3A) Let’s go a little deeper on Martin: He said earlier this week “there’s a process. Sometimes you get lucky and skip some steps and you pay for it down the road.” This wasn't some random general statement. He was referencing his first team IMO. Missouri pushed all the chips to the middle. It was the right move. Then they got a five-star generational talent who played all of two minutes for them (and came back and kind of played about 70 more but didn’t improve the team and I would argue actually made it worse).
Let’s compare that to a guy who is the toast of the coaching community these days. Said coach is also in his fourth year:
Said coach took over a team that had won 20 games and lost in the first round of the NCAA Tournament as a ten seed. Over his first three seasons, said coach went 51-49, including 20-34 in conference play. He had one losing season and zero NCAA Tournament appearances. He then hired an assistant coach whose brother was the No. 1 player in the country and landed that player. He is 21-9 and played for (but didn’t get) a spot in the Sweet 16 yesterday.
That coach, obviously, is Mike Boynton and the player is Cade Cunningham. My point is, his generational talent stayed healthy and played. Cuonzo’s didn’t. It was awful luck and it set the rebuild back at least a year, maybe two (almost definitely two once Jontay got hurt too).
But this isn’t new ground. The point is, Boynton took over a program in much better shape. He had a decent year in year one (21-15 no tourney) followed by a losing season, a slightly above .500 season and a breakthrough season with a generational talent who will be gone next year. I don’t know if he’s better or worse than Cuonzo. I know what people think as of today (or at least as of yesterday morning) but I think we’ll find out over the next three or four years.

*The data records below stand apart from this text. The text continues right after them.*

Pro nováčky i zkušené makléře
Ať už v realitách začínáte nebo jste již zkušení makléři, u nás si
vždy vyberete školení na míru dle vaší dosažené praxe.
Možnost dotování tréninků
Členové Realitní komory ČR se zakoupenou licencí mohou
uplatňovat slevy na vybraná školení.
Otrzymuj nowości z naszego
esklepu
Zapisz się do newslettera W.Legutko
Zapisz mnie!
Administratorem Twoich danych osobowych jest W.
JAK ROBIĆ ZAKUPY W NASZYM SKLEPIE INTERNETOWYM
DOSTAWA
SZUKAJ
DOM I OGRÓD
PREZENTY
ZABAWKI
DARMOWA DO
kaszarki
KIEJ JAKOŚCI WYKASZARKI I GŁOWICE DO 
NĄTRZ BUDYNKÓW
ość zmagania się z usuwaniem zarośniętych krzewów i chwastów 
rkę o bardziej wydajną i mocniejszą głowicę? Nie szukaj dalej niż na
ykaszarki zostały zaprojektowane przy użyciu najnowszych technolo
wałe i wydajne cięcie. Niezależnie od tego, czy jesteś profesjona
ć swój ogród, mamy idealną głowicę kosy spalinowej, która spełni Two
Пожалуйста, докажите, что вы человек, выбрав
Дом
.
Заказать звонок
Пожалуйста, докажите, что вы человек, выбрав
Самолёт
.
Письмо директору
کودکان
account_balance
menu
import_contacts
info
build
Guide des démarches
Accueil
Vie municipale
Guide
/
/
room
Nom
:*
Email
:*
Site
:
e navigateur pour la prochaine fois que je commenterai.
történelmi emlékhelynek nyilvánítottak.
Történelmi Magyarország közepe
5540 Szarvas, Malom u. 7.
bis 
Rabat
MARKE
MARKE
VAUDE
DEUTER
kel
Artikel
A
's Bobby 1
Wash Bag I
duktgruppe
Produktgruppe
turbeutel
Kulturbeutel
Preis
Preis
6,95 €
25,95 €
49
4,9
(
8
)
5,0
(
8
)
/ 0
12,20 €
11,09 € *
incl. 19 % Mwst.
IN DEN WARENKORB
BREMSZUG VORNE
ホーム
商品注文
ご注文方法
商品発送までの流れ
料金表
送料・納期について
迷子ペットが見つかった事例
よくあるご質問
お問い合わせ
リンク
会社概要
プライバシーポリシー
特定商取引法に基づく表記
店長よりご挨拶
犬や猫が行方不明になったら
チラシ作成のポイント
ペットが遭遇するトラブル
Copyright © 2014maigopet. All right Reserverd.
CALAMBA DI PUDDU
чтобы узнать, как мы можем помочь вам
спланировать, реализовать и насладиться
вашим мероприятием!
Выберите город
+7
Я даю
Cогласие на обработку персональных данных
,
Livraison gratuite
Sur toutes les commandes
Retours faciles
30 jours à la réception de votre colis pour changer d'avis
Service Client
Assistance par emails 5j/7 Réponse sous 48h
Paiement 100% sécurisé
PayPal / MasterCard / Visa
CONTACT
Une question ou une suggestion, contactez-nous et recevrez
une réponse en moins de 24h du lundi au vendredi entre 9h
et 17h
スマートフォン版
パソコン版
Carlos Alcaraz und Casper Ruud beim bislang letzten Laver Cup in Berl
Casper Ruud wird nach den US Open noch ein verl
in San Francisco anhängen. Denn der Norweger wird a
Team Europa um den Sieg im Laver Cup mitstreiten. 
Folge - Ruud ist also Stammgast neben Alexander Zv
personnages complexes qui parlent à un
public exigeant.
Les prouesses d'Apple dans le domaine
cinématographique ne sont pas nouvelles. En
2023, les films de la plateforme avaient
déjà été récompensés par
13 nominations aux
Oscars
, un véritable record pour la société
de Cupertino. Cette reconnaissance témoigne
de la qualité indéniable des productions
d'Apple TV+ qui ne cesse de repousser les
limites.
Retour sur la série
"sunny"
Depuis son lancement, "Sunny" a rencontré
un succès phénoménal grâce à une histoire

3B) Here’s my Cliff’s Notes version of how Missouri basketball got where it is:
Mike Alden and Mike Anderson got their wires crossed and Anderson left for Arkansas. The Matt Painter deal fell apart and Missouri panicked and hired Frank Haith. Haith, who actually looks better in hindsight than he did to anyone when he was here, won quite a few games, but didn’t get along with his bosses and looked to be doing it with some smoke and mirrors (and apparently a few illegalities). He dealt the program some body blows. Kim Anderson came in, saw a wounded victim and murdered it. After it was dead, he shot it a few more times to make sure it was REALLY dead. Cuonzo took over the corpse. He has it breathing again. Even has gotten it to walk a little bit. It’s a little wobbly. Nobody is sure if he can get it to run or if it’s going to fall down again. Maybe he’s just a guy who brought it back to life and can keep it on its feet but it’s going to take the next guy to get it to be fully functional and to be able to outrun most of its peers again. In other words, he was clearly the right guy (or one of the right guys) to bring it back to life. The next step is getting it back to full health. The jury is out on whether he's the right guy to do that.